My opinion: I'm not sure what this is adding over two-player game theory (for which we can compute equilibria) but again I only skimmed the paper so it's quite likely that I missed something.
Near-term concerns
Adversarial examples
Adversarial Reprogramming of Sequence Classification Neural Networks (Paarth Neekhara et al)
Fairness and bias
Introducing the Inclusive Images Competition (Tulsee Doshi): The authors write, "this competition challenges you to use Open Images, a large, multilabel, publicly-available image classification dataset that is majority-sampled from North America and Europe, to train a model that will be evaluated on images collected from a different set of geographic regions across the globe". The results will be presented at NIPS 2018 in December.
My opinion: I'm really interested in the techniques and results here, since there's a clear, sharp distribution shift from the training set to the test set, which is always hard to deal with. Hopefully some of the entries will have general solutions which we can adapt to other settings.
AI strategy and policy
Podcast: Artificial Intelligence – Global Governance, National Policy, and Public Trust with Allan Dafoe and Jessica Cussins (Allan Dafoe, Jessica Cussins, and Ariel Conn): Topics discussed include the difference between AI governance and AI policy, externalities and solving them through regulation, whether governments and bureaucracies can keep up with AI research, the extent to which the US' policy of not regulating AI may cause citizens to lose trust, labor displacement and inequality, and AI races.
Other progress in AI
Reinforcement learning
Visual Reinforcement Learning with Imagined Goals (Vitchyr Pong and Ashvin Nair): Summarized in the highlights!
Recurrent World Models Facilitate Policy Evolution (David Ha et al): Summarized in the highlights!
ARCHER: Aggressive Rewards to Counter bias in Hindsight Experience Replay (Sameera Lanka et al)

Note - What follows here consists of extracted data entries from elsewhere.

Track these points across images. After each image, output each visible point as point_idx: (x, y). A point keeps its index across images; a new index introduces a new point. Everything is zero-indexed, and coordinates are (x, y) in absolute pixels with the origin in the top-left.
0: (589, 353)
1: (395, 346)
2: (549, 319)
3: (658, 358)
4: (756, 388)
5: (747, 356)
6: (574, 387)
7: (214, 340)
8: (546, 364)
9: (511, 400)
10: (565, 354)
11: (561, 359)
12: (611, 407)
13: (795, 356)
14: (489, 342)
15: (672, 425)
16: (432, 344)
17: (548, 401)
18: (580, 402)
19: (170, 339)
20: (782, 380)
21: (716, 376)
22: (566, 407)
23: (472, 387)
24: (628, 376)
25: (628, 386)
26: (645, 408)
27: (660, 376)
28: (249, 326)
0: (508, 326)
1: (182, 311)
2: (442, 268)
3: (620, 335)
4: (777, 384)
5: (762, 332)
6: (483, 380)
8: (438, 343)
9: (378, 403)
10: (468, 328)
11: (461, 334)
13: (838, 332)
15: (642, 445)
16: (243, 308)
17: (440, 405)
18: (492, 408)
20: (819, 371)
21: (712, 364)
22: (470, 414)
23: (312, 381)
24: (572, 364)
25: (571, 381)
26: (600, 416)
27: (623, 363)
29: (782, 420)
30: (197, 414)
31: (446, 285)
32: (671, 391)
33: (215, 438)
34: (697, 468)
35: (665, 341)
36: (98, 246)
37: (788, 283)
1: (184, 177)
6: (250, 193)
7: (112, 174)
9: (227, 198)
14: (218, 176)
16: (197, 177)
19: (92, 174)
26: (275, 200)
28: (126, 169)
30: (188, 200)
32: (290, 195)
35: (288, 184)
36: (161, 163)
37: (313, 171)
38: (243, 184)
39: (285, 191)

SOLAR: Deep Structured Latent Representations for Model-Based Reinforcement Learning (Marvin Zhang, Sharad Vikram et al)
ExpIt-OOS: Towards Learning from Planning in Imperfect Information Games (Andy Kitchen et al)
Miscellaneous (AI)
Making it easier to discover datasets (Natasha Noy): Google has launched Dataset Search, a tool that lets you search for datasets that you could then use in research.
My opinion: I imagine that this is primarily targeted at data scientists aiming to learn about the real world, and not ML researchers, but I wouldn't be surprised if it was helpful for us as well. MNIST and ImageNet are both present, and a search for "self-driving cars" turned up some promising-looking links that I didn't investigate further.